Let $(N_t: t\geq0)$ be a Poisson process and $(Y_i)_{i\in\mathbb N}$ a series of i.i.d. integrable random variables on $\mathbb Z$. Put
$X_t = \sum_{i=1}^{N_t} Y_i$ for $N_t > 0$ and $X_t$ for $N_t=0$.
I want to formulate the forward and backward equations for the process $(X_t: t\geq0)$. But I'm stuck at finding its semigroup and generator (Q-matrix).
So I'm looking for
$$P'(t)=Q P(t),\ t\geq0, \qquad P(0)=\mathrm I \qquad \mathrm{(backward\ equation)}$$
and
$$P'(t)=P(t)Q,\ t\geq0, \qquad P(0)=\mathrm I \qquad \mathrm{(forward\ equation)}$$
where
$\left(P(t)\right)_{t\geq0}$ is the semigroup and $Q$ the Q-matrix of $(X_t)$.
I know the the Q-matrix and semigroup for the Poisson process $(N_t)$ are
$Q = \lambda(P-\mathrm I)$
and
$$P(t)=\mathrm e^{-\lambda t} \sum_{k=0}^\infty \frac{(\lambda t)^k}{k!}P^k$$
where $P$ is the matrix of transition probabilities (on a countable state space $S$).

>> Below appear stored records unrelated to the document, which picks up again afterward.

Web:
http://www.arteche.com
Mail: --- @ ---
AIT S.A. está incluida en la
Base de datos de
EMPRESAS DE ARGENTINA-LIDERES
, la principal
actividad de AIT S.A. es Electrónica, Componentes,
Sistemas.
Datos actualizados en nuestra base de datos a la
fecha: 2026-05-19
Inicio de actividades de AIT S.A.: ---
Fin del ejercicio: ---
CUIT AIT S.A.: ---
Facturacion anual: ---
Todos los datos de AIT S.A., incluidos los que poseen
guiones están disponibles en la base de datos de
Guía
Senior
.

For $(N_t)$ we have the backward equation given as
$$P'_{ij}(t)
=\sum_{k\in S}q_{ik}P_{kj}(t)
=\lambda P_{i+1,j}(t)-\lambda P_{ij}(t), \qquad t>0 \qquad \tag{1}$$
and the forward equation as
$$P'_{ij}(t)
=\sum_{k\in S}P_{ik}(t)q_{kj}
=\lambda P_{i,j-1}(t)-\lambda P_{ij}(t), \qquad t>0. \qquad \tag{2}$$
If I understand the definition correctly, then $(X_t)$ is similar to a Poisson process, but after its Exp($\lambda$) waiting time it doesn't jump deterministically $+1$, but according to the random variables $Y_i$. However, I don't know how to compute the semigroup and Q-matrix for $(X_t)$, nor can I find any suitable reference.

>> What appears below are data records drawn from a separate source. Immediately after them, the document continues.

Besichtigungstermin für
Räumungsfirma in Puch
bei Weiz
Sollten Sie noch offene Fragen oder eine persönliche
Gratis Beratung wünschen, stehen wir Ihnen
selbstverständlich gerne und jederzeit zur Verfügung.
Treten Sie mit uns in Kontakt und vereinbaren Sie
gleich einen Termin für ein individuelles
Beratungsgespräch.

Can someone help me get there?
Best Answer
The miracle of infinitesimal generator is that it often tells you literally what is happening to you process. Here the generator is $$ Qf(x) = \lambda\int_{\mathbb R} \big(f(y+x) - f(x)\big)F(dy). $$ Let me decipher this for you. $\color{blue}\lambda$ before the integral is the jump intensity. The integrand tells you what to do: $\color{blue}{-f(x)}$ means removing the moving particle from its current location $x$. $\color{blue}{+f(x+y)}$ means placing the removed article to the new location $x+y$. $\color{blue}{F(dy)}$ means that the length $y$ of jump to new location should be chosen according to the distribution $F$.

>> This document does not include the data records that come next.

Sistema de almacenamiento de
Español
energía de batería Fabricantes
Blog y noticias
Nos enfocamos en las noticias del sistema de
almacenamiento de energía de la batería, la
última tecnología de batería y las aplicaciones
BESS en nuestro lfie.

In your particular case, where the jumps are integer valued (so that e.g. $P(Y_i = n) = a_n$, $n\in \mathbb{Z}\setminus \{0\}$), you'll get $$ Qf(m) = \lambda\sum_{n\in\mathbb{Z}} a_n\big(f(m+n) - f(m)\big). $$ The corresponding "matrix" is then equal to $[Q] = (q_{ij})_{i,j\in\mathbb Z}$ with $$ q_{ij} = \begin{cases} \lambda a_{i-j}, i\neq j,\\ -\lambda, i=j. \end{cases} $$
To find the semigroup, you need to identify $e^{tQ}$. This does not always have a nice form. In the case of usual Poisson process, the generator can be decomposed as $Q = -\lambda I + \lambda S$, where $S$ is the right shift. Since these two operators commute, $$ e^{tQ} = e^{-t\lambda I} e^{-t\lambda S} = e^{-\lambda t}\sum_{n=0}^\infty \frac{(\lambda t)^n}{n!}S^n; $$ here you can clearly see that the increments of your process have Poisson distribution (as expected).
For a general compound Poisson process you may write your answer as some mixture of convolutions of $Y$ with Poissonian weights, but this is not very exciting.